As each breath I take fills my lung with ash from the Getty Fire, which is just a few miles north of my front door, I look back to the unexpected highlight of last week’s trip to the Eastern Sierras. I am referring to the Mount Whitney Fish Hatchery in Independence, California. Built in 1916, the hatchery was run by the California Department of Fish and Game until 1996, when the State found they couldn’t afford its upkeep. It was then that a nonprofit organization called the Friends of Mt. Whitney Fish Hatchery was formed to run the former hatchery as a museum, with an interpretive center and gift shop.
The real highlight are the grounds, which include a pond well stocked with rainbow trout and visiting ducks. A small number of fish (mostly trout) are still hatched there as part of the museum.
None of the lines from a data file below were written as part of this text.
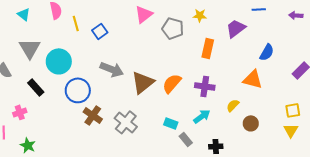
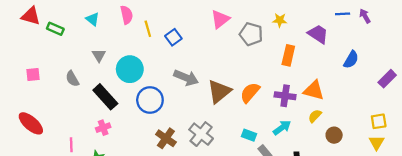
purple arrow: (296, 15) -> (365, 16), moved, turned 56
purple trapezoid: (236, 28) -> (318, 34), turned 70
gray triangle: (30, 48) -> (99, 55), size x0.6
orange triangle: (253, 79) -> (314, 90), moved
black rectangle: (36, 87) -> (105, 97), size x1.4
pink cross: (20, 112) -> (103, 128), moved
brown cross: (93, 115) -> (166, 138), moved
Martine fell in love with the gift shop, which included two items of special interest to her: some attractive and reasonably-priced quilts made by a woman in Bakersfield and a bucket filled with packets of fish food. We purchased one of the quilts, and several packets of fish food.
It turns out that the ducks were more aggressive about begging for the fish food than the trout. That was all right with Martine, as she enjoyed feeding the ducks more, while I thought of them as shameless beggars.
We actually visited the Fish Hatchery on both Thursday and Friday last week. It was a beautiful and peaceful place.
A wildfire in July 2007 burned 55,000 acres west of the hatchery. Then, a year later that same month, a heavy thunderstorm caused a mudslide that damaged part of the hatchery as well as two of the employee residences. I am delighted that the Friends of the Mt. Whitney Fish Hatchery managed to clear the damage and re-open the facility.
If you find yourself on Highway 395 and desire a couple of peaceful hours in a beautiful locale, I highly recommend a visit to the hatchery. And say alone to the ducks and trout for me.